For the next 13 years, Connors hitchhiked from coast to coast before winding up one day a nickel short of a beer at the Maple Leaf Hotel in Timmins, Ont.

A few songs got him the beer and a contract to play a gig there weekly as well as a regular spot on the local radio station, which resulted in his first handful of recordings.

During the ’70s, Connors went on to win five consecutive Juno Awards until the industry, he says, finally got the better of him. In protest, he returned all of his Junos in 1978 and went into a self-imposed exile that lasted another decade.

“If it hadn’t of been for the fans, I never would have come back. I was just cheezed off at the whole way things were operating,” Connors says. Specifically, it was the expatriate Canadians winning awards and taking them out of the country, famously coined “Juno Jumpers’’ by Connors back in the day.

“I kept writing songs and travelled everywhere from the Beauford Sea to Labrador and all through the North and everywhere through Canada because I’m a traveller at heart,” says Connors, who took along his wife Lena and “young fella” Tommy who now works as his road manager.

“I was getting so many letters to come back, so I decided to form a new label,” Connors says, referring to ACT (Assisting Canadian Talent) Records, which released his first two comeback albums.
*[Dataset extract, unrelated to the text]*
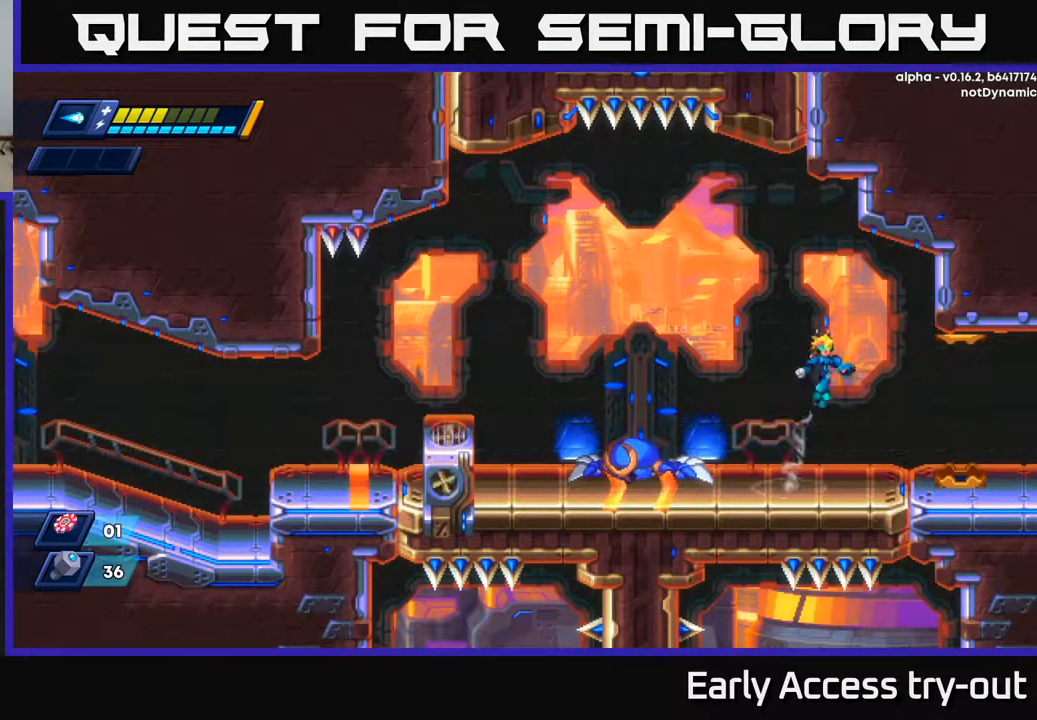
{"buttons": ["A"], "right_stick": "center", "events": [[317, "A", "up"], [400, "A", "down"], [483, "DPAD_RIGHT", "up"]]}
Connors, who worked out a favourable deal with EMI, hasn’t slowed down since then, releasing his last album, Stompin’ Tom Connors and the Hockey Mom Tribute in 2004.

“I don’t get to hitchhiking much anymore, so a lot of my inspiration has come really, from the past. I’ve got almost like a bottomless pool, reservoir, whatever you want to call it, of experience I draw from all the time.” He also says: “I try and take current events, and throw them into a song and if I can put some humour in there, I do, which you may have noticed.”

But his biggest inspiration as of late isn’t his own writing. It’s a new generation following in his footsteps. “I think our writers should be writing about this country and I find it encouraging to see some of the new guys coming up in country music out of Alberta right now doing just that. I think it’s a great sign,” says Connors, referring by name to Calgary’s Tim Hus and our own Corb Lund. “A Canadian can’t write a song about the States as good as an American can, as well as saying in the reverse, that Americans can’t write about this country. But they don’t anyway.”